To provide an additional direct comparison of the running time for the algorithms, we compared the rate of reduction of the total number of distance computations for each algorithm with OPTICS. Figure 14 shows the experimental results for all datasets, where it can be observed that the total number of distance computations for C-OPTICS is significantly reduced. Again, it should be noted that the y-axis is presented on a logarithmic scale. C-OPTICS reduces the distance computations by more than ten times in all cases compared to OPTICS. This occurs because C-OPTICS identifies and excludes unnecessary distance computations based on the constraint graph.

Figure 14. Comparison of the total number of distance computations.

▸ **Excerpted records**
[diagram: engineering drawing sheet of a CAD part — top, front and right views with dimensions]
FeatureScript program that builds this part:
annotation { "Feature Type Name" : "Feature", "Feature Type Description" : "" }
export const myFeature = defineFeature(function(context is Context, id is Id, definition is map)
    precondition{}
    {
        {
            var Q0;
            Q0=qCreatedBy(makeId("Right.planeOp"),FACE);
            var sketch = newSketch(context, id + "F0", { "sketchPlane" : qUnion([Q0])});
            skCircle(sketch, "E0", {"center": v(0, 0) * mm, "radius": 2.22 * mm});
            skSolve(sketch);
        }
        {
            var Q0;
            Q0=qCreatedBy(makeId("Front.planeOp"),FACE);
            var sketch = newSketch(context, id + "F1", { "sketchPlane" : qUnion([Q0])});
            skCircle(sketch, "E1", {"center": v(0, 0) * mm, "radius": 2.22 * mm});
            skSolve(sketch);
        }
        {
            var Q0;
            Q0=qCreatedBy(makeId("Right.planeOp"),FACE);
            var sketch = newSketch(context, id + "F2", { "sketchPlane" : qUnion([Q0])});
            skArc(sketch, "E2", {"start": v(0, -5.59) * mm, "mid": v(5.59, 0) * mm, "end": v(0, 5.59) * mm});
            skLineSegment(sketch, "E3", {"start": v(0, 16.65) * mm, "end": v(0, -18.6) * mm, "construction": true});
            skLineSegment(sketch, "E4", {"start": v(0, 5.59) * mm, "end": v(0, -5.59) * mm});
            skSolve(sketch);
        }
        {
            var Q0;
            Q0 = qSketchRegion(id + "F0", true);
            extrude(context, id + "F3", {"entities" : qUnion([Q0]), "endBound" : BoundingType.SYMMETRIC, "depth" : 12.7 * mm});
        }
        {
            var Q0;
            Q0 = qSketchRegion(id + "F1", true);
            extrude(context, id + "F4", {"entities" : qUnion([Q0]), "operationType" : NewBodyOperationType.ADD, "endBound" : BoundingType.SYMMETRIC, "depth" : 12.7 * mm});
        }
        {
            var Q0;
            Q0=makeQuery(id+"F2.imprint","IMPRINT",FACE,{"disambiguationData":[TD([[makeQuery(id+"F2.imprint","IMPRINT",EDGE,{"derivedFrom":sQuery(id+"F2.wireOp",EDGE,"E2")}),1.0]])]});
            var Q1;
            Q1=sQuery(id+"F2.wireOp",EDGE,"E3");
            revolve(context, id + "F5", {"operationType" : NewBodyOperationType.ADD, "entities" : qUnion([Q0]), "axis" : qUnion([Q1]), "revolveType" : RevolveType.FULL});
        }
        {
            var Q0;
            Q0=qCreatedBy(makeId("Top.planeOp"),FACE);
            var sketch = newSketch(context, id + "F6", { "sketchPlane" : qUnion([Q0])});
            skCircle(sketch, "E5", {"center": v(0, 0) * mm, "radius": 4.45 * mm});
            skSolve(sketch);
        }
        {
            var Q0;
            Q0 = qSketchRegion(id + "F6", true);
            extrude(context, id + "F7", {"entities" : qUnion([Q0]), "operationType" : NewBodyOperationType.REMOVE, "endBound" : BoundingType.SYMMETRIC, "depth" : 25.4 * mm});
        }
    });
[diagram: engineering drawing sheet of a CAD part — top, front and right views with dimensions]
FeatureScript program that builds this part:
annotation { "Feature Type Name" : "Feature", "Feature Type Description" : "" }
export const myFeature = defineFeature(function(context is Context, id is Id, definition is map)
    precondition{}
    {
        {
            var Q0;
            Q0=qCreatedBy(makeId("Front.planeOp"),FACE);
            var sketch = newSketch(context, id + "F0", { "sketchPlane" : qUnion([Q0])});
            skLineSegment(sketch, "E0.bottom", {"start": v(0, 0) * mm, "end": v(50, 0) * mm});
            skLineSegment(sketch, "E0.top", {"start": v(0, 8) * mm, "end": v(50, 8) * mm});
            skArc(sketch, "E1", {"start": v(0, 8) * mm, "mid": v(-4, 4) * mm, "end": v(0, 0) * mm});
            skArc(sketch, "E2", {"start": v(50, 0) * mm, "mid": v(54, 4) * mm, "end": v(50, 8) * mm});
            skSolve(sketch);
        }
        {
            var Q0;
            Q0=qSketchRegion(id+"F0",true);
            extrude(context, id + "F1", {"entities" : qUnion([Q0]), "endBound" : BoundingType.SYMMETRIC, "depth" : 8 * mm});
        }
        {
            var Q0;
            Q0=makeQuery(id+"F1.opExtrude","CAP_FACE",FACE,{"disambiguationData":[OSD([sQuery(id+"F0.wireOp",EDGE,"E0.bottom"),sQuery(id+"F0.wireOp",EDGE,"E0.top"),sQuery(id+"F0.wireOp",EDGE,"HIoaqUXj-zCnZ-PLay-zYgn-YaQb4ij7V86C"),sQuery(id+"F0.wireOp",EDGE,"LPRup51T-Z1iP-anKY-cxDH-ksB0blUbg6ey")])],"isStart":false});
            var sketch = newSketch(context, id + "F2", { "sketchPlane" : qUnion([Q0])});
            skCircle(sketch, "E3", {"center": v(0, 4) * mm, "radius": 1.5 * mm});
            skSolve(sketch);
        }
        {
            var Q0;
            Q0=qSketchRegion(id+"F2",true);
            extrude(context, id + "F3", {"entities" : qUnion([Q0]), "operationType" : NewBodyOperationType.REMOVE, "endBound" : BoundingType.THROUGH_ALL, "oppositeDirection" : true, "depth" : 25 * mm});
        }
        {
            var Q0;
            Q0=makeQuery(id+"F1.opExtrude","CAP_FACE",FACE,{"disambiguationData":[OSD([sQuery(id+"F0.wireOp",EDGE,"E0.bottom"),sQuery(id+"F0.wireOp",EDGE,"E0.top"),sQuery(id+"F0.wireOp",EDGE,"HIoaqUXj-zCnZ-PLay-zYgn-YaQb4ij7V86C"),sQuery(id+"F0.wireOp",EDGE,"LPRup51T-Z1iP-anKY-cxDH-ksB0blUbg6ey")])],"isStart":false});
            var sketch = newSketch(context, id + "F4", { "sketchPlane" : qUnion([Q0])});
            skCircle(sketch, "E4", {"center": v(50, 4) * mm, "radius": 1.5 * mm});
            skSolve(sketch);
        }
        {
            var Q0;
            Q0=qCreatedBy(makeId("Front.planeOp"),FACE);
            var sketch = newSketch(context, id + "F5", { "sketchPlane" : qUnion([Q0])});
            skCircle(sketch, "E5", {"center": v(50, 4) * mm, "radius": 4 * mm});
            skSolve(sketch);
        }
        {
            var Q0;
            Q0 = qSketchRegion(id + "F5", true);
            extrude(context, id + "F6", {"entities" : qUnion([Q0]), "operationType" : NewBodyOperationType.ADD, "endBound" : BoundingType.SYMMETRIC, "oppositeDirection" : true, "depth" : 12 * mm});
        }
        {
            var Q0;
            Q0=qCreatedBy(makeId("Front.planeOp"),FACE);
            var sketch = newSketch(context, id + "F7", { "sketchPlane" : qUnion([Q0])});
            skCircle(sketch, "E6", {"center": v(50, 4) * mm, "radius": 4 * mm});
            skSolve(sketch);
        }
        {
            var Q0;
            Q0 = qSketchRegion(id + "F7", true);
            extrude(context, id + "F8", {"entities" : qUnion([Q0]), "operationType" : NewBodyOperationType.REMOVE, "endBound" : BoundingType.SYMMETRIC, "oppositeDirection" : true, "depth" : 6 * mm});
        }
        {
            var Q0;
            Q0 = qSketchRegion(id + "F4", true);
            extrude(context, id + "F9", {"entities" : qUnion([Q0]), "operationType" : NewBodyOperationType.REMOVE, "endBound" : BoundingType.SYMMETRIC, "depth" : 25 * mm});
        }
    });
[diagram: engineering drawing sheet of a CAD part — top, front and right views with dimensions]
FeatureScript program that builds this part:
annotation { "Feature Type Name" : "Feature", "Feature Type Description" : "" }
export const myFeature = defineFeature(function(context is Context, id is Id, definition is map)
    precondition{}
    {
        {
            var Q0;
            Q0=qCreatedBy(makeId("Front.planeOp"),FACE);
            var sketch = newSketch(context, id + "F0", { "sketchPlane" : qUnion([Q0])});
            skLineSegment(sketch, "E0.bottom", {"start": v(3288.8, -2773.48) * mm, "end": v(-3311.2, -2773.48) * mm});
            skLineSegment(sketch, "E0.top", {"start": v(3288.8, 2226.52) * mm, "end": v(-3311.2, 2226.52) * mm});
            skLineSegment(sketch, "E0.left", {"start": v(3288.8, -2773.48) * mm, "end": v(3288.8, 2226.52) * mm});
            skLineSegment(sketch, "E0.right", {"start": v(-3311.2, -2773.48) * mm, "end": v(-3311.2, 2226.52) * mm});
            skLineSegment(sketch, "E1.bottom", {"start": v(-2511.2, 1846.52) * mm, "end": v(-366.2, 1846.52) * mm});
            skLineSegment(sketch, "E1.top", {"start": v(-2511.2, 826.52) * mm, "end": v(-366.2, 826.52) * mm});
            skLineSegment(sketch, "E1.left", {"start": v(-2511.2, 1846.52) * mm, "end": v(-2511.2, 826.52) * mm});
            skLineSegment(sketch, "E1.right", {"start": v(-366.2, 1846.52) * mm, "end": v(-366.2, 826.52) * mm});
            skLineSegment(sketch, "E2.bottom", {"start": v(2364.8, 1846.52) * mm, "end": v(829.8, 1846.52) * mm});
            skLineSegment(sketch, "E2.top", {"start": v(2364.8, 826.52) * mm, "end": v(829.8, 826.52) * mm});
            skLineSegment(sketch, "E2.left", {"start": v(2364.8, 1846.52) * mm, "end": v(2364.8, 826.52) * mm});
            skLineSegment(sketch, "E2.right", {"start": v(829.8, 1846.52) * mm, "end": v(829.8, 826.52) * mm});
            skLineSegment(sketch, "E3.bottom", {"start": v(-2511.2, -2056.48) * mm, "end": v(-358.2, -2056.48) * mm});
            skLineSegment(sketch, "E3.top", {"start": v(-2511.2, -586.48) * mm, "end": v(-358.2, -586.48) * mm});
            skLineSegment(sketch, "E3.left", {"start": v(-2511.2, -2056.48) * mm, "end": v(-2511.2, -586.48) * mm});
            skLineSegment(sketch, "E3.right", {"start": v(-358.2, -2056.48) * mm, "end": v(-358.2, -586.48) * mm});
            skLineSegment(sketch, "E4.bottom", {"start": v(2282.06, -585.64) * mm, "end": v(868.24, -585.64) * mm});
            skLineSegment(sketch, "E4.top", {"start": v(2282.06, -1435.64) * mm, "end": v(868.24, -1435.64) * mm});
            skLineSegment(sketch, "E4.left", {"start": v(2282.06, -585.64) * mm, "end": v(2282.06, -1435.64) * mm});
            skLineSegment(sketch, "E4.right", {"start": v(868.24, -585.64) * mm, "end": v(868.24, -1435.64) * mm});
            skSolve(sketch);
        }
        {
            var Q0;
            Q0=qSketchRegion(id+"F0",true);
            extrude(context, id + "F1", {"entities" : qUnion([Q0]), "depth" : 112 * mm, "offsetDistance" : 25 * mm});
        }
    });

▸ **Parts of the exercise**
A – Answer from the passage on C-OPTICS distance computations:
(i) What does Figure 14 compare?
(ii) On what scale is the y-axis presented?
(iii) By how much does C-OPTICS reduce distance computations compared to OPTICS?
B – Carry on the passage on C-OPTICS distance computations, picking up after its final line.
The data are separate material, unrelated to the passage on C-OPTICS distance computations.

▸ **Answers by task**
A –
(i) The total number of distance computations.
(ii) A logarithmic scale.
(iii) By more than ten times in all cases.

B –
We conducted experiments on Gaussian datasets of various dimensions to evaluate the dimensionality of C-OPTICS experimentally. Commonly, the running time also increases due to the number of dimensions, and the numbers of distance computations are proportional. Figure 15 shows linear time complexity regarding the number of dimensions for C-OPTICS as compared to SOPTICS. In contrast, OPTICS and DeLi-Clu show an exponential increase in the running time as the number of dimensions increases. Moreover, the computational efficiency of the algorithms decreases and the running time increases exponentially. As a result, C-OPTICS is shown to improve the scalability significantly and can address the quadratic time complexity of OPTICS while guaranteeing the quality of a reachability plot.

Figure 15. Running time vs. dimensionality for the Gaussian (50d) dataset.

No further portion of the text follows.